This was one of my favourite photos of the kids as they waited for their other daddy to get home from work. All four of them are gone now.After I posted that, I naturally wondered if I’d shared that photo on this blog ten years ago, but I hadn’t at all in all of July 2015. Today, I looked though my stored photos and I found the original, which I took on June 5, exactly a month before I made it my Facebook cover photo. That’s not remotely important—the date I took the photo and the date I made it my FB cover photo were both ten years ago, and the real point wasn’t the date, it was how much things had changed since then.
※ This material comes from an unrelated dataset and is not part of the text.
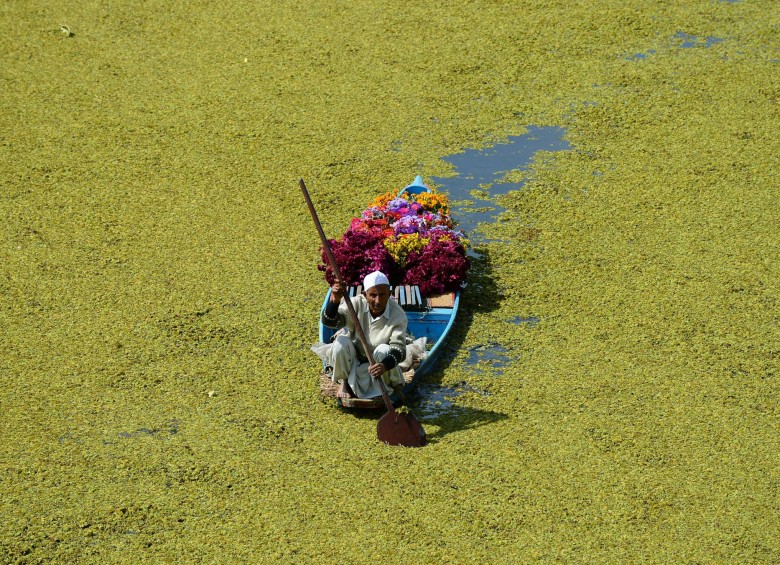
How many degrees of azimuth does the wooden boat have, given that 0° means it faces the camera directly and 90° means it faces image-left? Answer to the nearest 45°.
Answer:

Around a year and a half after I took this photo, we all moved to the southern edge of the Manukau Harbour, and a little more than a year after that, Leo joined our family. Some nine months later, we lost Bella, seven months after that, we lost their other daddy, nearly a year and a half later, Sunny left us, and Jake around seven months after that. Sometimes even I’m shocked I managed to survive all that loss so close together.
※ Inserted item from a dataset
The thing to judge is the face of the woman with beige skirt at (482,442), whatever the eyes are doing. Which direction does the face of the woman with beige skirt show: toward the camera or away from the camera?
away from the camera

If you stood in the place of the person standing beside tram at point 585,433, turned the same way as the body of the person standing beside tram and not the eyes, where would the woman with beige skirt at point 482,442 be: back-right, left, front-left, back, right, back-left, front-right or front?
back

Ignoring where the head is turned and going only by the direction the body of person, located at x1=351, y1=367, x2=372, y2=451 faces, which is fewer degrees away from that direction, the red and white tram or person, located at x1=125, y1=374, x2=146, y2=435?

I still have the mat Jake and Sunny are laying on, and the dog rope, too—though no one plays with it anymore. On the other hand, I’ve upgraded my phone several times and my photos have much better resolution now—and the fact that was one of the first things I thought when this photo popped up in my FB “Memories” is an indication of healing (so called…). The fact I remember in detail when each member of our family left us shows that healing from grief isn’t actually a thing: We adapt, we grow around it, we move forward with it, but usually without the searing pain it once produced. I miss them all as much as ever, and I can tell that Leo does, too, but we have each other and some days that’s everything.
The whole thing gave me a chance to underscore the fact that grief never diminishes or ends, instead, we grow around it. I’ve talked about this many times, and I’ll talk about more into the future because I think it’s the biggest thing that people don’t understand about grief, and also what they most need to understand.
Still, the photo I took ten years ago was a great example of what my life was like only a decade ago. I miss that life, everyone I’ve lost. But I’m still here, and so is Leo, and together we continue moving forward. And that’s the way of things.